• _Document_:
Lummis is the junior senator from Wyoming and is a Republican. She has served since Jan 3, 2021. Lummis is next up for reelection in 2026 and serves until Jan 3, 2027.

She was previously the representative for Wyoming’s at-large district as a Republican from 2009 to 2016.

Lummis is among the Republican legislators who participated in the months-long, multifarious attempted coup following the 2020 presidential election. In the days leading up to January 6, Lummis had announced her intent to object on that day to the inclusion of some states in the final tally that determined the next president, which would have disenfranchised millions of voters based on lies, conspiracy theories, and preposterous legal theories all falsely claiming various sorts of mass fraud that did not occur. The announcement amplified the message that inspired the Jan. 6 insurrection at the Capitol. On January 6, 2021 in the hours after the insurrection at the Capitol, Lummis voted to reject the state-certified election results of Arizona and/or Pennsylvania (states narrowly won by Democrats), which could have changed the outcome of the election. These legislators have generally changed their story after their vote, claiming it was merely a protest and not intended to change the outcome of the election as they clearly sought prior to the vote. The January 6, 2021 insurrection at the Capitol disrupted Congress’s count of electors that determined the outcome of the presidential election with the goal to prevent President Joe Biden from taking office.

• _What you will do_:
**a.** Answer these questions from the passage on Lummis:
(i) Which state does Lummis represent as a senator?
(ii) In what year is she next up for reelection?
(iii) From what year to what year was she the representative for that state's at-large district?
**b.** Quote the passage on Lummis word for word, starting with "Lummis is the" and going on through "Jan 3, 2027.".

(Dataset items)
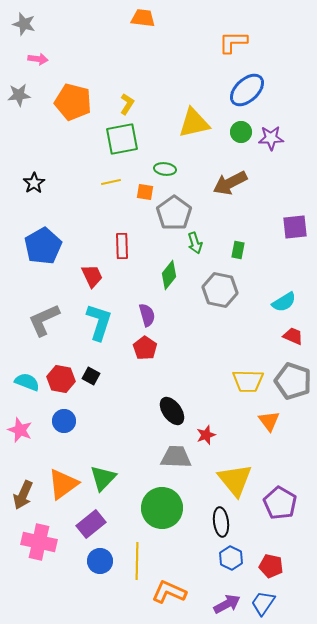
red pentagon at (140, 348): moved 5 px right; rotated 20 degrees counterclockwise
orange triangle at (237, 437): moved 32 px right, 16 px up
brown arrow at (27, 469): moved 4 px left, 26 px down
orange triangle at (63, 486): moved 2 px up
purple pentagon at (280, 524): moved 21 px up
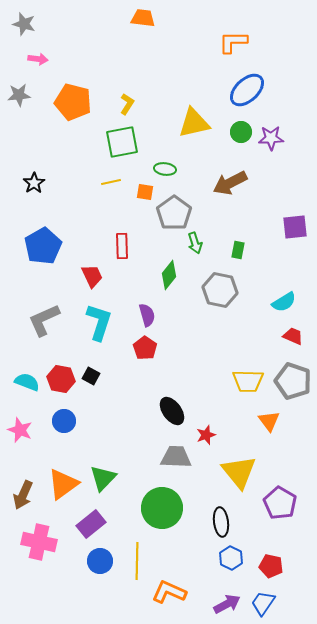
green square at (122, 139): moved 3 px down
yellow triangle at (235, 480): moved 4 px right, 8 px up
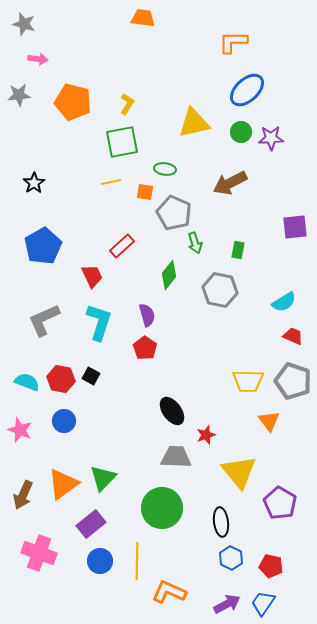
gray pentagon at (174, 213): rotated 12 degrees counterclockwise
red rectangle at (122, 246): rotated 50 degrees clockwise
pink cross at (39, 542): moved 11 px down; rotated 8 degrees clockwise
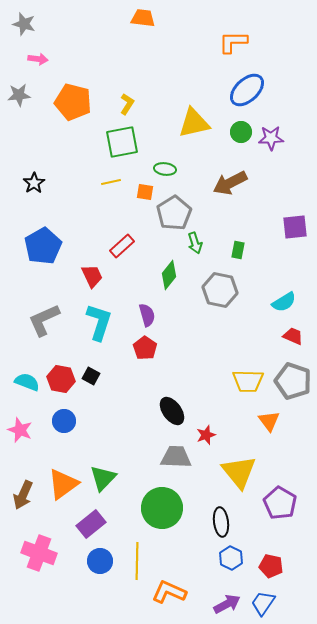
gray pentagon at (174, 213): rotated 16 degrees clockwise
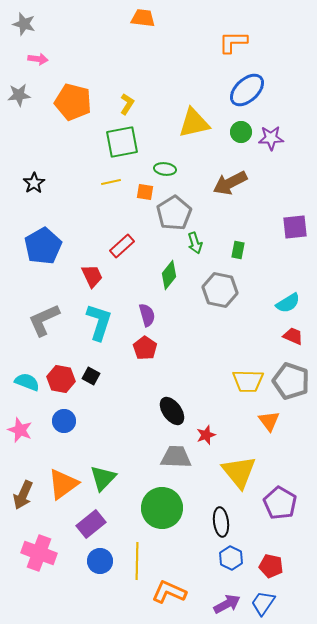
cyan semicircle at (284, 302): moved 4 px right, 1 px down
gray pentagon at (293, 381): moved 2 px left
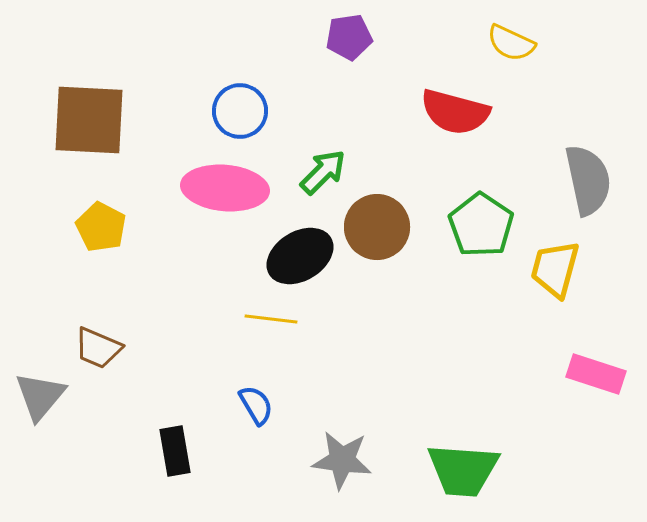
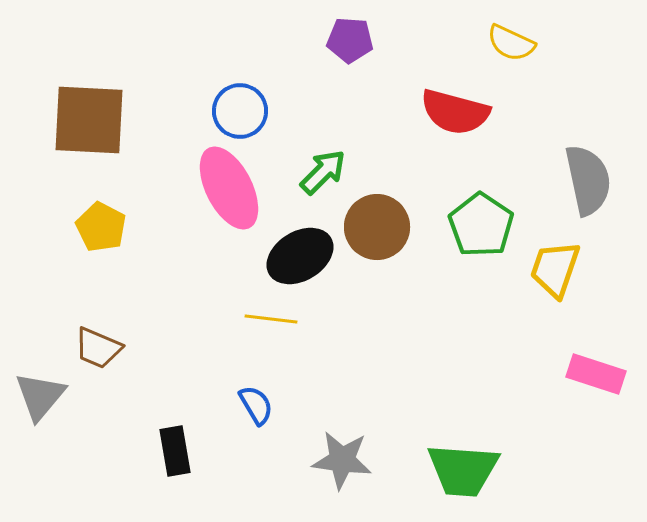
purple pentagon: moved 1 px right, 3 px down; rotated 12 degrees clockwise
pink ellipse: moved 4 px right; rotated 58 degrees clockwise
yellow trapezoid: rotated 4 degrees clockwise
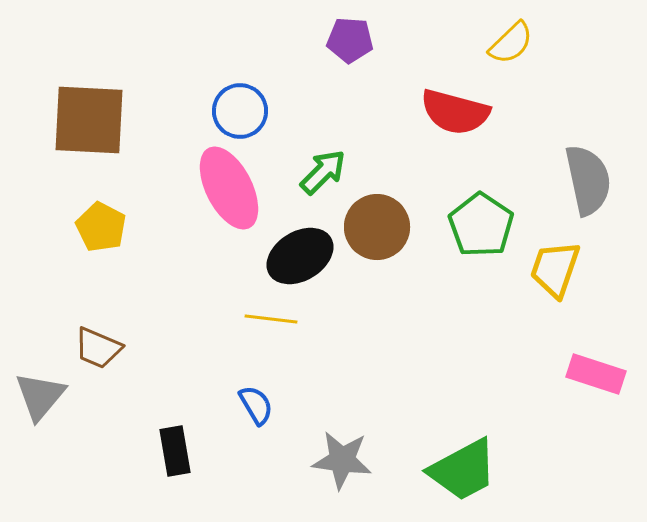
yellow semicircle: rotated 69 degrees counterclockwise
green trapezoid: rotated 32 degrees counterclockwise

• _List of solutions_:
**a.**
(i) Wyoming
(ii) 2026
(iii) From 2009 to 2016

**b.**
Lummis is the junior senator from Wyoming and is a Republican. She has served since Jan 3, 2021. Lummis is next up for reelection in 2026 and serves until Jan 3, 2027.